В Нью-Йорке живет вполне обычная пара – хирург (Мишель Уильямс) и веб-дизайнер (Гаэль Гарсиа Берналь). У них есть дочь, которая общается с няней-филиппинкой куда больше, чем с родителями. У няни в Филиппинах живут два сына, которые постоянно звонят ей и просят вернуться домой. А глава нью-йоркского семейства отбывает в банановую республику, чтобы подписать договор с новыми партнерами. Таков сюжет нового фильма Лукаса Мудиссона.

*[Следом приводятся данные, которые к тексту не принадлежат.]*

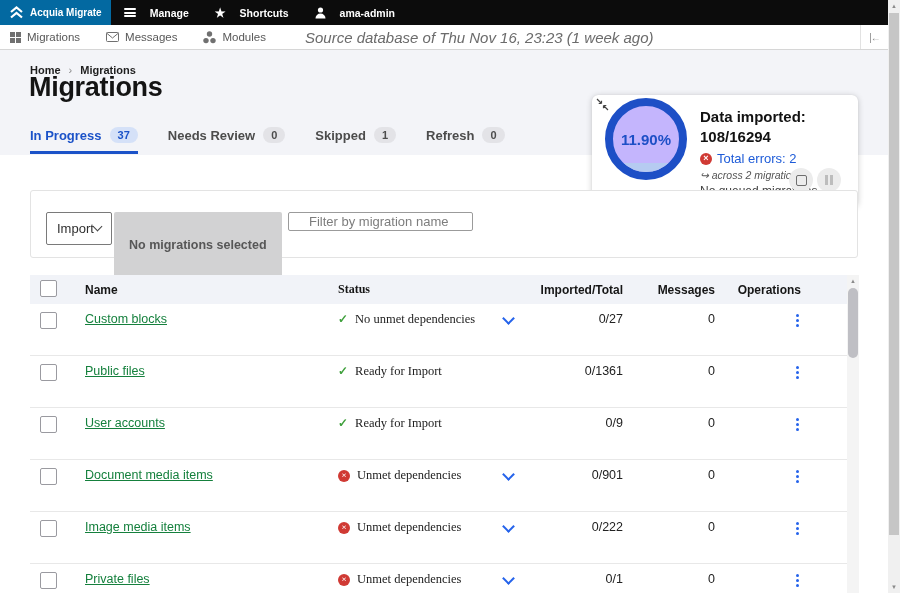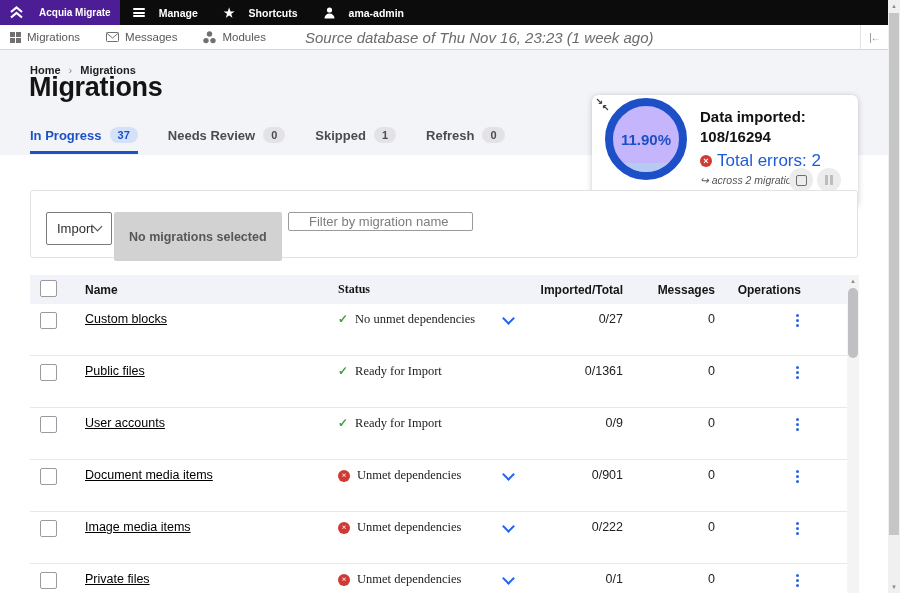--- a/index.html
+++ b/index.html
@@ -8,7 +8,7 @@
 
   
   .topbar { position:absolute; left:0; top:0; width:888px; height:25px; background:#0c0c0c; display:flex; align-items:stretch; color:#fff; }
-  .brand { display:flex; align-items:center; gap:15px; padding:0 9px; background:#4c1d95; font-weight:bold; font-size:10px; cursor:pointer; }
+  .brand { display:flex; align-items:center; gap:6px; padding:0 9px; background:#0369a1; font-weight:bold; font-size:10px; cursor:pointer; }
   .topbar-item { display:flex; align-items:center; gap:14px; padding:0 13px; font-weight:bold; font-size:10.5px; cursor:pointer; }
   .hamburger { width:12px; height:9px; display:flex; flex-direction:column; justify-content:space-between; }
   .hamburger i { height:2px; background:#fff; border-radius:1px; }

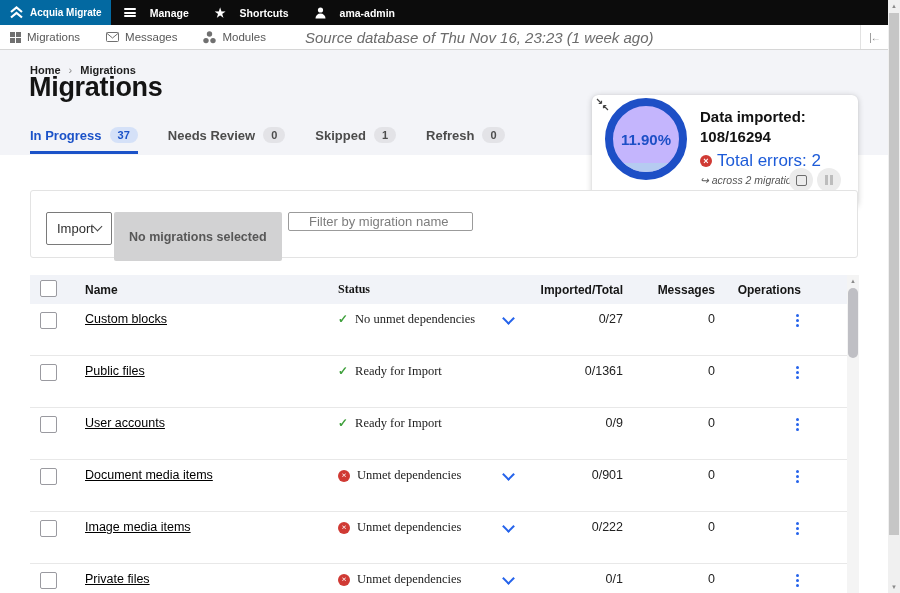--- a/index.html
+++ b/index.html
@@ -48,7 +48,7 @@
   .card-body { position:absolute; left:108px; top:12px; right:8px; }
   .card-heading { font-size:15px; font-weight:bold; color:#121212; line-height:1.3; }
   .errors-row { margin-top:5px; display:flex; align-items:center; gap:5px; }
-  .errors-link { font-size:17px; color:#1d5bd8; text-decoration:none; cursor:pointer; }
+  .errors-link { font-size:13px; color:#1d5bd8; text-decoration:none; cursor:pointer; }
   .err-badge { width:12px; height:12px; border-radius:50%; background:#d03a34; color:#fff; display:flex; align-items:center; justify-content:center; font-size:9px; font-weight:bold; line-height:1; }
   .across-note { margin-top:3px; font-size:10.5px; font-style:italic; color:#555; }
   .queue-note { margin-top:3px; font-size:12px; color:#434343; }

«Мамонт» очень точно рифмуется с «Вавилоном» Иньярриту – и выигрышно рифмуется. Идея глобальной драмы, действие которой одновременно развивается в нескольких сплетенных плоскостях, получает в «Мамонте» куда более органичное и верное воплощение. Там, где Иньярриту покажет восемь мертвых детей, зальет экран слезами и кровью, выдаст миллион пошлостей да еще будет бить по глазам яркими цветами и мелким монтажом – Мудиссон обходится простыми и лаконичными, но оттого еще более действенными методами. Он выводит фильм на вселенский уровень простыми эпизодами – когда ребенок в кинотеатре смотрит научно-популярный фильм из серии «Эта удивительная планета», разговорами мальчишек на пляже о том, можно ли прорыть Землю насквозь. И хотя бы за этот лаконичный и выразительный язык стоит ценить «Мамонта».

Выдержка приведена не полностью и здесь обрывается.